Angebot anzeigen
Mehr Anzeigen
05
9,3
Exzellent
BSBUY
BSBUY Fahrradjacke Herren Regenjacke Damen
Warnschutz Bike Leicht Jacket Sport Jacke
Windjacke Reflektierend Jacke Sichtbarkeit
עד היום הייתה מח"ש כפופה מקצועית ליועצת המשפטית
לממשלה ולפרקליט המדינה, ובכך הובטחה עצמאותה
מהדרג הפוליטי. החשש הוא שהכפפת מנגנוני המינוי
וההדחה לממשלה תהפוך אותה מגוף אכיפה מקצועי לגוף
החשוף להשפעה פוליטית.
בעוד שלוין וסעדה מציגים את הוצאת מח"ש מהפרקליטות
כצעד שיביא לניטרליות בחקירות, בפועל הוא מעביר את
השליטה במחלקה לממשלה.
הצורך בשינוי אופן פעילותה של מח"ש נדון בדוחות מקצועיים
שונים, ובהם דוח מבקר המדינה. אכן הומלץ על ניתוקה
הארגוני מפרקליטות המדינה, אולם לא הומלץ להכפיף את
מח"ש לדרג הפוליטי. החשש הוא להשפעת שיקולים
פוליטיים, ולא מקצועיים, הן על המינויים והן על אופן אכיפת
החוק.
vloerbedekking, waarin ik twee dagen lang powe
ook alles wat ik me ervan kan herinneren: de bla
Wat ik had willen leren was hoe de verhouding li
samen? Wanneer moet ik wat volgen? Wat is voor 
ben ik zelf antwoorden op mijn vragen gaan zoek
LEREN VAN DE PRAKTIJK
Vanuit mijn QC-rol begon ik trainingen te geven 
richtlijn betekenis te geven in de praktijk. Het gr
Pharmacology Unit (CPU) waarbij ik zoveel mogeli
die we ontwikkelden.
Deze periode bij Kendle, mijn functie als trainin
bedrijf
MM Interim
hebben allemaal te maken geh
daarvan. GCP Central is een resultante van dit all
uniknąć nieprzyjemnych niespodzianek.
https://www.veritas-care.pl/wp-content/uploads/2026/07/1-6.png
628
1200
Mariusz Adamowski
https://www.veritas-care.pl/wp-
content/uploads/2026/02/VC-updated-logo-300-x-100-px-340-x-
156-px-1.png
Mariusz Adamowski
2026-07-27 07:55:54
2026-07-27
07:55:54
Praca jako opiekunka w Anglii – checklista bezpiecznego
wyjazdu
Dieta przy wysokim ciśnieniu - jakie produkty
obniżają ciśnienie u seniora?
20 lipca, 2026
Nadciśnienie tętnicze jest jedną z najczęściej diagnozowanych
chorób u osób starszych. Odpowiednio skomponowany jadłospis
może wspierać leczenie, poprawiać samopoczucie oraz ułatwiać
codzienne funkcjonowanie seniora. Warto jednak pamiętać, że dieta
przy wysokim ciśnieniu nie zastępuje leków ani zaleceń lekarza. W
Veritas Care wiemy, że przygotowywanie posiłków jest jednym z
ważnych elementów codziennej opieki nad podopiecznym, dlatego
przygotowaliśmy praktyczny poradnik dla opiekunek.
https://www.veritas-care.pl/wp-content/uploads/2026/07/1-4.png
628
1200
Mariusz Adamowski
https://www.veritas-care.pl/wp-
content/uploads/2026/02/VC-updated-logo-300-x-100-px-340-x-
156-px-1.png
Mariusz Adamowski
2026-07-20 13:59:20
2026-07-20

__What is being asked__: Copy out all of the lines above, character for character, keeping their order and line breaks.

__Written reply__:
Angebot anzeigen
Mehr Anzeigen
05
9,3
Exzellent
BSBUY
BSBUY Fahrradjacke Herren Regenjacke Damen
Warnschutz Bike Leicht Jacket Sport Jacke
Windjacke Reflektierend Jacke Sichtbarkeit
עד היום הייתה מח"ש כפופה מקצועית ליועצת המשפטית
לממשלה ולפרקליט המדינה, ובכך הובטחה עצמאותה
מהדרג הפוליטי. החשש הוא שהכפפת מנגנוני המינוי
וההדחה לממשלה תהפוך אותה מגוף אכיפה מקצועי לגוף
החשוף להשפעה פוליטית.
בעוד שלוין וסעדה מציגים את הוצאת מח"ש מהפרקליטות
כצעד שיביא לניטרליות בחקירות, בפועל הוא מעביר את
השליטה במחלקה לממשלה.
הצורך בשינוי אופן פעילותה של מח"ש נדון בדוחות מקצועיים
שונים, ובהם דוח מבקר המדינה. אכן הומלץ על ניתוקה
הארגוני מפרקליטות המדינה, אולם לא הומלץ להכפיף את
מח"ש לדרג הפוליטי. החשש הוא להשפעת שיקולים
פוליטיים, ולא מקצועיים, הן על המינויים והן על אופן אכיפת
החוק.
vloerbedekking, waarin ik twee dagen lang powe
ook alles wat ik me ervan kan herinneren: de bla
Wat ik had willen leren was hoe de verhouding li
samen? Wanneer moet ik wat volgen? Wat is voor 
ben ik zelf antwoorden op mijn vragen gaan zoek
LEREN VAN DE PRAKTIJK
Vanuit mijn QC-rol begon ik trainingen te geven 
richtlijn betekenis te geven in de praktijk. Het gr
Pharmacology Unit (CPU) waarbij ik zoveel mogeli
die we ontwikkelden.
Deze periode bij Kendle, mijn functie als trainin
bedrijf
MM Interim
hebben allemaal te maken geh
daarvan. GCP Central is een resultante van dit all
uniknąć nieprzyjemnych niespodzianek.
https://www.veritas-care.pl/wp-content/uploads/2026/07/1-6.png
628
1200
Mariusz Adamowski
https://www.veritas-care.pl/wp-
content/uploads/2026/02/VC-updated-logo-300-x-100-px-340-x-
156-px-1.png
Mariusz Adamowski
2026-07-27 07:55:54
2026-07-27
07:55:54
Praca jako opiekunka w Anglii – checklista bezpiecznego
wyjazdu
Dieta przy wysokim ciśnieniu - jakie produkty
obniżają ciśnienie u seniora?
20 lipca, 2026
Nadciśnienie tętnicze jest jedną z najczęściej diagnozowanych
chorób u osób starszych. Odpowiednio skomponowany jadłospis
może wspierać leczenie, poprawiać samopoczucie oraz ułatwiać
codzienne funkcjonowanie seniora. Warto jednak pamiętać, że dieta
przy wysokim ciśnieniu nie zastępuje leków ani zaleceń lekarza. W
Veritas Care wiemy, że przygotowywanie posiłków jest jednym z
ważnych elementów codziennej opieki nad podopiecznym, dlatego
przygotowaliśmy praktyczny poradnik dla opiekunek.
https://www.veritas-care.pl/wp-content/uploads/2026/07/1-4.png
628
1200
Mariusz Adamowski
https://www.veritas-care.pl/wp-
content/uploads/2026/02/VC-updated-logo-300-x-100-px-340-x-
156-px-1.png
Mariusz Adamowski
2026-07-20 13:59:20
2026-07-20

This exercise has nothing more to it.